Paul composes as time allows, spending most of his time in this regard on advanced music for handbells, specifically for RiverBells. Among many other works, he has had Carol for the Child/Lament for the Lamb published by National Music, and A Simple Sonata published by The American Guild of English Handbell Ringers (AGEHR). Sonore Sonette premiered at the Tenth Annual Spring Ring on March 27, 1993, and Éloge (dedicated to his father) premiered June 20, 1994 at the Area XII Handbell Festival in Visalia, California. A breakthrough in the handbell art was his Rhapsody for Band and Bells, an unusually long and difficult composition for 5-octave handbell choir and full symphonic band - the first composition for such an array of musical forces. Paul has been published by Bronze f/x, Laurendale Press, National and Allen-Myers Musicals.

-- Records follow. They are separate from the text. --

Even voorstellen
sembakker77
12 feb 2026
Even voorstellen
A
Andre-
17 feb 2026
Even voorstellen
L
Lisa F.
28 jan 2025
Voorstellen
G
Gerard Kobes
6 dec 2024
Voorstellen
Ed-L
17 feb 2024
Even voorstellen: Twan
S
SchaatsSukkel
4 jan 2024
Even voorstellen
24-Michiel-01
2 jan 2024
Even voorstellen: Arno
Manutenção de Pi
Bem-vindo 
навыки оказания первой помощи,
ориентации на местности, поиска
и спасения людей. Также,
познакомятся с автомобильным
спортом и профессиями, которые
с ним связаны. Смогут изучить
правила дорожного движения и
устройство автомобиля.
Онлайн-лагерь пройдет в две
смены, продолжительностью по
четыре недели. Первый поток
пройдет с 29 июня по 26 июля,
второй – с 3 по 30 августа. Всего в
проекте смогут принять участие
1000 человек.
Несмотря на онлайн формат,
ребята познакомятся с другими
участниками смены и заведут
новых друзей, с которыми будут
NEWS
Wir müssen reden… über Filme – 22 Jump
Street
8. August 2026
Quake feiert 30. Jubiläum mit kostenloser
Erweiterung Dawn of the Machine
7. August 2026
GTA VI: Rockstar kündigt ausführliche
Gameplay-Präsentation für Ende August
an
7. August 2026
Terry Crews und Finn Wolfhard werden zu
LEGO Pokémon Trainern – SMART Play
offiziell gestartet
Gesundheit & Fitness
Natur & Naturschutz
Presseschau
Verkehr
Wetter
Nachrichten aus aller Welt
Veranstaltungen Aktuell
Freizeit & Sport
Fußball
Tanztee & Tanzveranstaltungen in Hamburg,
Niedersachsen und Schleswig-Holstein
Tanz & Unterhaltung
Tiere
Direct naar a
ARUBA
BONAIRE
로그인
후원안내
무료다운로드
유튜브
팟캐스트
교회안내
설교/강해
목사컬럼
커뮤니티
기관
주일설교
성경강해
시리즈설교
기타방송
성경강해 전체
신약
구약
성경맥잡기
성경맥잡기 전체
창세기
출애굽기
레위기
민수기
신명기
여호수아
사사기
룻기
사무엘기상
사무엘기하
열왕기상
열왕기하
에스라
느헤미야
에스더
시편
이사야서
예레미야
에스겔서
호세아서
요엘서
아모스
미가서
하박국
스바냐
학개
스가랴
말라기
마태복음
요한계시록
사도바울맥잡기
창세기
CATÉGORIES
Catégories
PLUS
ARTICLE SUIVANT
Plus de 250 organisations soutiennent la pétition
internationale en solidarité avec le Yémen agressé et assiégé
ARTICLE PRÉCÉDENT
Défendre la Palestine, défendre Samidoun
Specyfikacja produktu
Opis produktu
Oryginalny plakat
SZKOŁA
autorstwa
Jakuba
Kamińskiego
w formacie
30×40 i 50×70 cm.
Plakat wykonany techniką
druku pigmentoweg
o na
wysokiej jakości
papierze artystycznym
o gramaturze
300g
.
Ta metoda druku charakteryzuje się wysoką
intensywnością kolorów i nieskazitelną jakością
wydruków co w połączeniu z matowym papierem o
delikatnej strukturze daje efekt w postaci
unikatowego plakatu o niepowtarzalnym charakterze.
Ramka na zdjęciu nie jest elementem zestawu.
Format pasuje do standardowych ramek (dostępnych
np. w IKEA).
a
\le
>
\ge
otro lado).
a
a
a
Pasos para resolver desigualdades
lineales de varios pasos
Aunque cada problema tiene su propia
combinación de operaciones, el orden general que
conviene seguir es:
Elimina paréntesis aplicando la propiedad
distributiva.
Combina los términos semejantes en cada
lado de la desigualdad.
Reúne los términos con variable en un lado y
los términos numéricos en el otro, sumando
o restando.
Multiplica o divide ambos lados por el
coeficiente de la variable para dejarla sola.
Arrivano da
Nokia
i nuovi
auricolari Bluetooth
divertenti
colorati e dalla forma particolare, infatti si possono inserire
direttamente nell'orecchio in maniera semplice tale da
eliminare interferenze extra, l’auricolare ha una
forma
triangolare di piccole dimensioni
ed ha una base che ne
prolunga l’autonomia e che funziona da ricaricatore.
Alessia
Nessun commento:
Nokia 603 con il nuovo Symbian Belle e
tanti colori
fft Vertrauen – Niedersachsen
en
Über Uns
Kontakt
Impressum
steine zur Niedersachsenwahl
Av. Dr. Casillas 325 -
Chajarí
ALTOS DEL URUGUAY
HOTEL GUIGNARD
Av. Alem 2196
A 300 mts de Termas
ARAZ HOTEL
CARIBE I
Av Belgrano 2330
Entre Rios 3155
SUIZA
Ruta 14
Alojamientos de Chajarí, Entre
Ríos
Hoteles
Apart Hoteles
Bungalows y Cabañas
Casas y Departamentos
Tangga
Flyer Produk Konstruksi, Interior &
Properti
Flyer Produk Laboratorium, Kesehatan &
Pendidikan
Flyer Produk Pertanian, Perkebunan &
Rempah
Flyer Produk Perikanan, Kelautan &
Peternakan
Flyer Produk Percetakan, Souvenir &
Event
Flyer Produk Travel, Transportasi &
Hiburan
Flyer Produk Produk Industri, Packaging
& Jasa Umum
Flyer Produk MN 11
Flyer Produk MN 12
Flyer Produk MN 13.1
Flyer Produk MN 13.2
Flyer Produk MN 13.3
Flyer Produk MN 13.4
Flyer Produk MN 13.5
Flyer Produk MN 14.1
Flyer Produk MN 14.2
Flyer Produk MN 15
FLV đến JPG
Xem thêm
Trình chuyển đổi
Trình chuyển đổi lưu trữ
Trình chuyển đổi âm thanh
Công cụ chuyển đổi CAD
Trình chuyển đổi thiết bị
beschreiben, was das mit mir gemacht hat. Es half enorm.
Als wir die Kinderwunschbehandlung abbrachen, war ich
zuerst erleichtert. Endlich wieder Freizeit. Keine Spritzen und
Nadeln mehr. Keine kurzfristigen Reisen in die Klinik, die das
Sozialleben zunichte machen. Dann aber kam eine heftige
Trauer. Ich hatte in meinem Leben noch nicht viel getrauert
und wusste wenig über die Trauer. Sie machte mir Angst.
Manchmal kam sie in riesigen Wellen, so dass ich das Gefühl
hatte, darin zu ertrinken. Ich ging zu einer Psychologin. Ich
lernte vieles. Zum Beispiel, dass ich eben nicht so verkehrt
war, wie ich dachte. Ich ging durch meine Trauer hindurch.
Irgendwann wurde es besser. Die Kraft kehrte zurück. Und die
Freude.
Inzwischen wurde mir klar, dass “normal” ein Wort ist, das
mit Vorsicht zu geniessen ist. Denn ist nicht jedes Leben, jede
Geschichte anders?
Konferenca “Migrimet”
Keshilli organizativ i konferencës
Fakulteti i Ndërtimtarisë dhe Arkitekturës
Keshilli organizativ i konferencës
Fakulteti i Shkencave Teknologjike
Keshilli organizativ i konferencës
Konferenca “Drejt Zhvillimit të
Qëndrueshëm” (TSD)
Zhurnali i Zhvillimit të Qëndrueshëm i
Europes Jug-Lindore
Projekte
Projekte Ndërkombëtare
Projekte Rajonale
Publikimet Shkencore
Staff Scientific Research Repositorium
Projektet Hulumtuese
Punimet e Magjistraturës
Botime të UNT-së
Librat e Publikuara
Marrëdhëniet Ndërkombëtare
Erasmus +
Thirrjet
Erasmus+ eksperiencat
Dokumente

Paul is often called to conduct handbell workshops. He served on the Board of Directors for Area XXII, AGEHR from 1994 to 1996. In 1999 he earned his Master of Music in Music Composition. Many of the works composed during his three years of graduate study at CSUS were performed by the 59th Army National Guard Band and the Bel Tempo Handbell Ensemble at his graduate composition recital on the CSUS campus. In 2000, he was admitted into the membership of the Delta Xi Chapter of Pi Kappa Lambda, a national honor society for music. He was elected president of the newly formed Sacramento Symphonic Winds in 2002, under the continuing direction of Dr. Lehr. In the fall of 1998 he founded RiverBells, a community handbell ensemble, originally sponsored by Cosumnes River College and later by the Elk Grove Unified School District. This new ensemble, featuring some of the best adult ringers in the area, has twice performed with the American River College Symphonic Band. They plan future performances with the Sacramento Symphonic Winds, and in command performances at the Mondavi Center for the Performing Arts and the Vacaville Center for the Performing Arts.